Aujourd’hui avec les étudiants de l’Esec s’est posée la question du visionnage des différentes étapes de travail de montage.
A quoi ça sert de montrer un travail en cours ? Quand doit-on le faire ? Avec qui ? Et comment le faire pour que ce soit efficace et constructif ?
Le « visionnage » consiste à regarder la version du film en cours avec une ou plusieurs personnes avant la mise en forme définitive du film. Pour récolter des avis, des sensations, des impressions. On en fait en général plusieurs dans la dernière période de montage. Ils nous permettent d’affiner le propos, d’affirmer nos choix ou au contraire de corriger des problèmes pas encore soulevés.
Mais attention. Il ne s’agit pas de demander son avis à n’importe qui, n’importe comment.
Un avis s’analyse. Il se décrypte. Au regard de la position de la personne qui s’exprime vis à vis du film ou du réalisateur. Vis à vis des mots qui sont employés : il faut décoller du langage pour entendre ce qu’il y a derrière.
Bien que tous les retours soit intéressants, il ne faut jamais oublier de quelle place la personne s’exprime. Est-elle elle-même investit dans le film ? Connait-elle l’intrigue générale ? Quelle sa connaissance du sujet ? Son lien avec l’équipe ? Avec le cinéma ?
Quand une personne dit : « je n’ai pas compris » il est plus intéressant d’essayer de connaître précisément d’où lui vient cette sensation, plutôt que de lui demander ou d’écouter une proposition alternative de montage. Quel est l’origine du problème ?
Les retours que l’on nous fait sont comme une matière à traiter. Il faut la triturer, la discuter, la malaxer et aller beaucoup plus loin que ce qui se dit à la surface.
Les étudiants ont tendance à demander à leurs camarades des choses bien trop précises. « Penses-tu qu’on doivent raccourcir ce plan ? » Non. Ce n’est pas le spectateur qui monte. Il vaut mieux lui demander par exemple : « T’es-tu ennuyé ? ». « Est-ce que quelque chose t’a gêné ? » « Que penses-tu de la musique ? » « Comment perçois-tu ce personnage ? » « Les lieux te semblent-il clairs ? »
A partir des réponses collectées, parfois générales, parfois précises, toujours très subjectives, il faut analyser. Pourquoi la personne a senti ça alors que l’on souhaitait provoquer l’effet inverse ?
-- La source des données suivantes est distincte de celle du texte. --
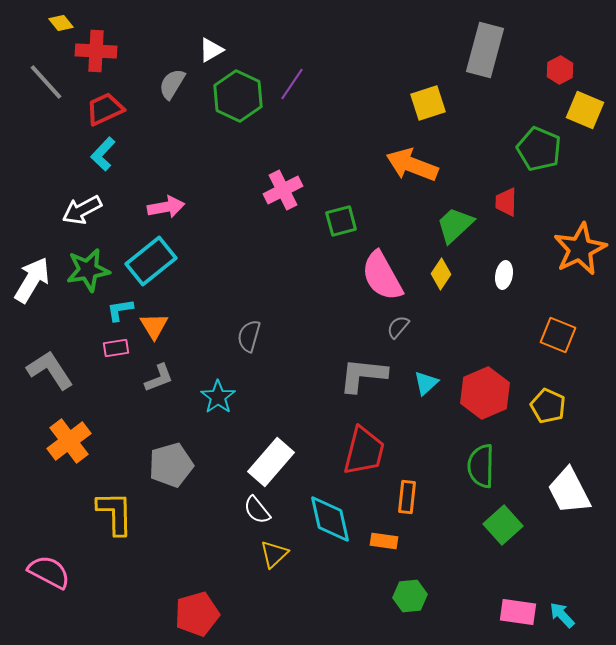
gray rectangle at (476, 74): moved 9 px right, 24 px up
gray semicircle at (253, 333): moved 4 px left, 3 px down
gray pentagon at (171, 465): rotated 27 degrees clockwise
Partir des sensations pour comprendre où ça bloque. Savoir reconnaître où se trouve l’universalité du ressenti et où démarre la subjectivité qui ne concerne que la personne.
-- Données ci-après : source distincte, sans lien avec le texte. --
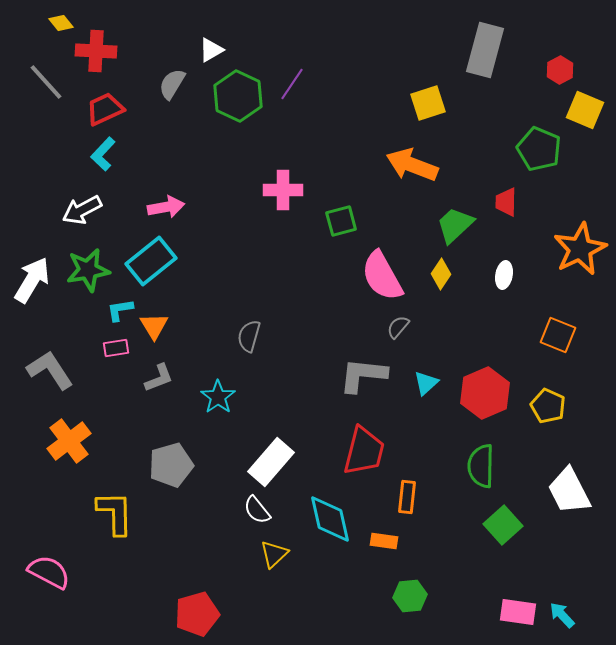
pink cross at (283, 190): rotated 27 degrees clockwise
Est-ce que ce dit le spectateur-test résonne en moi ? Est-ce que moi aussi j’ai eu à un moment cette impression ? Est-ce que je la comprend ou est-ce que j’estime que mon désir de surpasser cette remarque est plus fort ?
Mais la chose la plus fabuleuse lorsqu’on visionne avec des gens, quelqu’ils soient, c’est la transformation de notre propre regard. Soudain, par ces yeux étrangers qui nous accompagnent, nous gagnons en recul. Nous voyons à travers l’autre. Nous sommes à nouveau dans une perception d’un temps vierge. D’un œil critique. Intransigeant. Extérieur.
Les visionnages sont des moments intenses, intimes, parfois bouleversants, surprenants, toujours instructifs.